The city only has control, however, over the municipal property tax portion of residents’ annual property tax bills.

Mayor Walter Gray said he was happy with this year’s budget, despite the fact it carried an average increase more than double the one per cent hike included in the 2012 municipal budget.

“I’m certainly not apologizing to taxpayers for that,” he said, noting he believes residents of his city are getting value for money and appear happy with how the city is spending their money.

He said since the provincial budget increase was announced a few months ago, he has had no negative feedback about the budget.

“I think the public are not concerned about the percentage increase as much as they are about knowing that money is being spent wisely,” he said.

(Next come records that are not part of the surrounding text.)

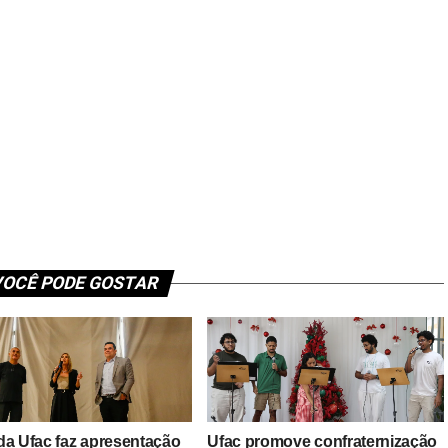
OCÊ PODE GOSTAR
da Ufac faz apresentação
Ufac promove confraternização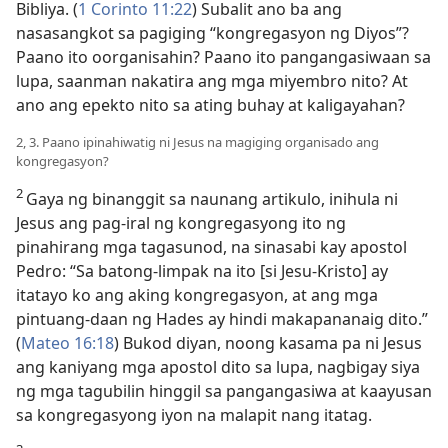
Bibliya. (
1 Corinto 11:22
) Subalit ano ba ang
nasasangkot sa pagiging “kongregasyon ng Diyos”?
Paano ito oorganisahin? Paano ito pangangasiwaan sa
lupa, saanman nakatira ang mga miyembro nito? At
ano ang epekto nito sa ating buhay at kaligayahan?
2, 3. Paano ipinahiwatig ni Jesus na magiging organisado ang
kongregasyon?
2
Gaya ng binanggit sa naunang artikulo, inihula ni
Jesus ang pag-iral ng kongregasyong ito ng
pinahirang mga tagasunod, na sinasabi kay apostol
Pedro: “Sa batong-limpak na ito [si Jesu-Kristo] ay
itatayo ko ang aking kongregasyon, at ang mga
pintuang-daan ng Hades ay hindi makapananaig dito.”
(
Mateo 16:18
) Bukod diyan, noong kasama pa ni Jesus
ang kaniyang mga apostol dito sa lupa, nagbigay siya
ng mga tagubilin hinggil sa pangangasiwa at kaayusan
sa kongregasyong iyon na malapit nang itatag.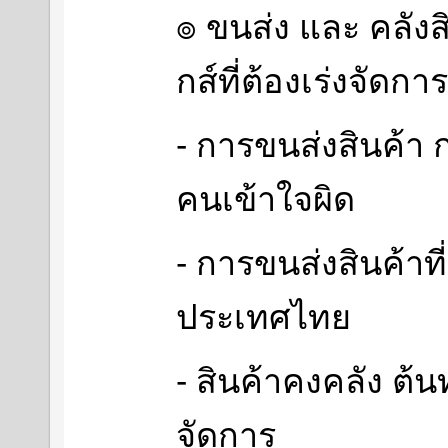
๏ ขนส่ง และ คลังสิ
กส์ที่ต้องเร่งจัดการ
- การขนส่งสินค้า
คนเข้าใจผิด
- การขนส่งสินค้าท
ประเทศไทย
- สินค้าคงคลัง ต้นท
จัดการ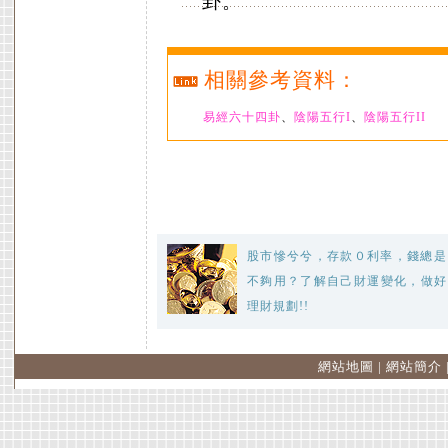
卦。
相關參考資料：
易經六十四卦
、
陰陽五行I
、
陰陽五行II
股市慘兮兮，存款０利率，錢總是
不夠用？了解自己財運變化，做好
理財規劃!!
網站地圖
|
網站簡介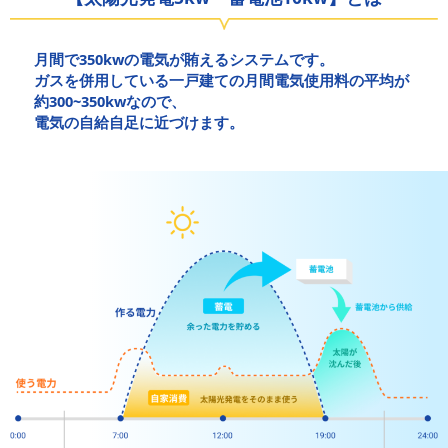
月間で350kwの電気が賄えるシステムです。
ガスを併用している一戸建ての月間電気使用料の平均が
約300~350kwなので、
電気の自給自足に近づけます。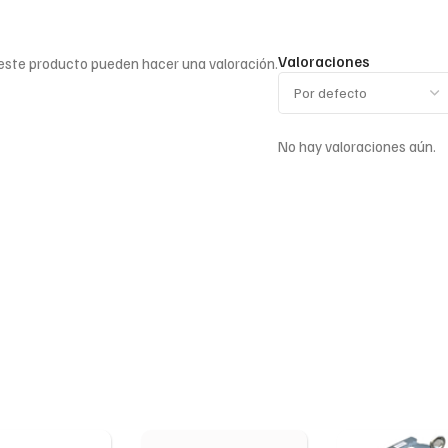
Valoraciones
 este producto pueden hacer una valoración.
No hay valoraciones aún.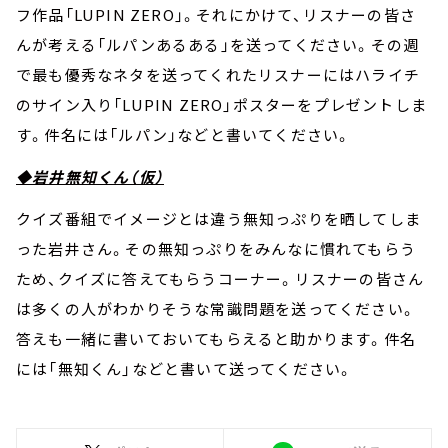
フ作品「LUPIN ZERO」。それにかけて、リスナーの皆さ
んが考える「ルパンあるある」を送ってください。その週
で最も優秀なネタを送ってくれたリスナーにはハライチ
のサイン入り「LUPIN ZERO」ポスターをプレゼントしま
す。件名には「ルパン」などと書いてください。
◆岩井無知くん（仮）
クイズ番組でイメージとは違う無知っぷりを晒してしま
った岩井さん。その無知っぷりをみんなに慣れてもらう
ため、クイズに答えてもらうコーナー。リスナーの皆さん
は多くの人がわかりそうな常識問題を送ってください。
答えも一緒に書いておいてもらえると助かります。件名
には「無知くん」などと書いて送ってください。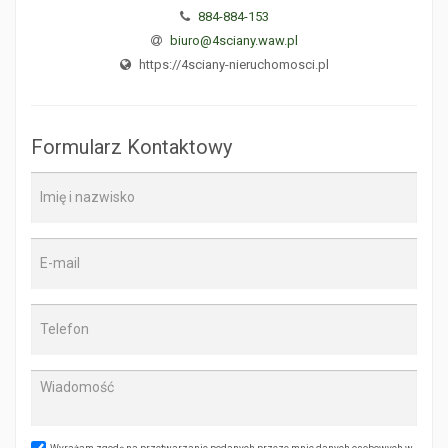
884-884-153
biuro@4sciany.waw.pl
https://4sciany-nieruchomosci.pl
Formularz Kontaktowy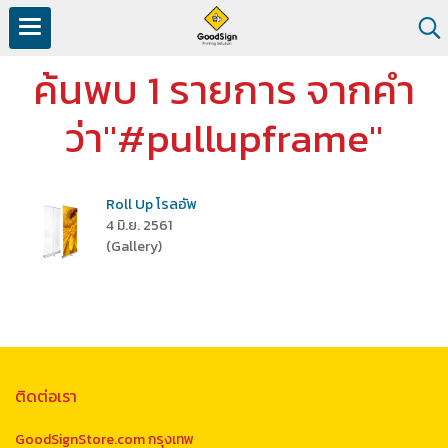
ค้นพบ 1 รายการ จากคำ
ว่า"#pullupframe"
Roll Up โรลอัพ
4 มิ.ย. 2561
(Gallery)
ติดต่อเรา
GoodSignStore.com กรุงเทพ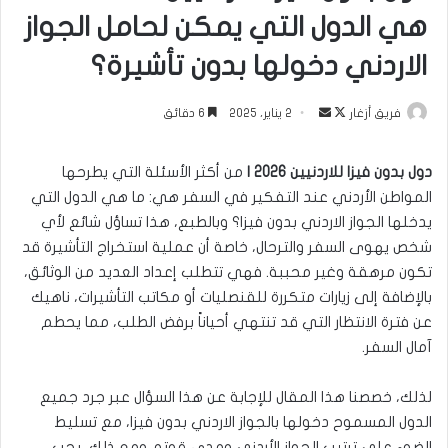
هي الدول التي يمكن لحامل الجواز
الاردني دخولها بدون تأشيرة؟
تابع
أرسل
فريق أزغار
2 يناير، 2025
6 دقائق
على
بريدا
X
إلكترونيا
دول بدون فيزا للاردنيين 2026 |
من أكثر الأسئلة التي يطرحها
المواطن الأردني عند التفكير في السفر هي: ما هي الدول التي
يدخلها الجواز الاردني بدون فيزا؟ وبالطبع، هذا تساؤل شائع لأي
شخص يهوى السفر والترحال، خاصة أن عملية استخراج التأشيرة قد
تكون مرهقة وغير محببة. فهي تتطلب إعداد العديد من الوثائق،
بالإضافة إلى زيارات متكررة للقنصليات أو مكاتب التأشيرات، ناهيك
عن فترة الانتظار التي قد تنتهي أحياناً برفض الطلب، مما يحطم
آمال السفر.
لذلك، خصصنا هذا المقال للإجابة عن هذا السؤال عبر جرد جميع
الدول المسموح دخولها بالجواز الاردني بدون فيزا، مع تسليط
الضوء على ترتيب الجواز الأردني ومدى قوته. ومع ذلك، يجب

“They just want value for money.”

This year, the owner of a $455,910 home in the city (the average according to B.C. Assessment) will pay an average of $1,887 in municipal property taxes and a total of $578 to other authorities for a total of $2,465 before the provincial homeowner grant is applied.

City finance department staff say while the taxes it collects for others have also gone up by an average of 1.6 per cent, the annual school tax has gone down this year by about 0.5 per cent.

In total, City Hall says the average property tax bill in the city will go up this year by about $56.60.

The budget is part of the city’s five-year financial plan, a mandatory requirement of the provincial government.

That plan has to show estimations of how much the city expects to spend in the coming five years .

While it is not specific because of unknown financial conditions, the ability to get government grants, potential partnerships and the public’s desire to pay for future projects, this year’s five-year plan shows there could be larger annual increases in future.

One reason is the city’s plan to build a large new RCMP detachment building on Clement Avenue at Richter Street within the next few years.

That building, to replace the aging one on Doyle Avenue, will cost an estimated $45 million and will be built on land the city now owns. As the detachment size has increased, the force has outgrown its current building despite the fact it has had two major expansions in the last 20 years.

This year’s city budget includes $65,000 to start planning the new detachment building.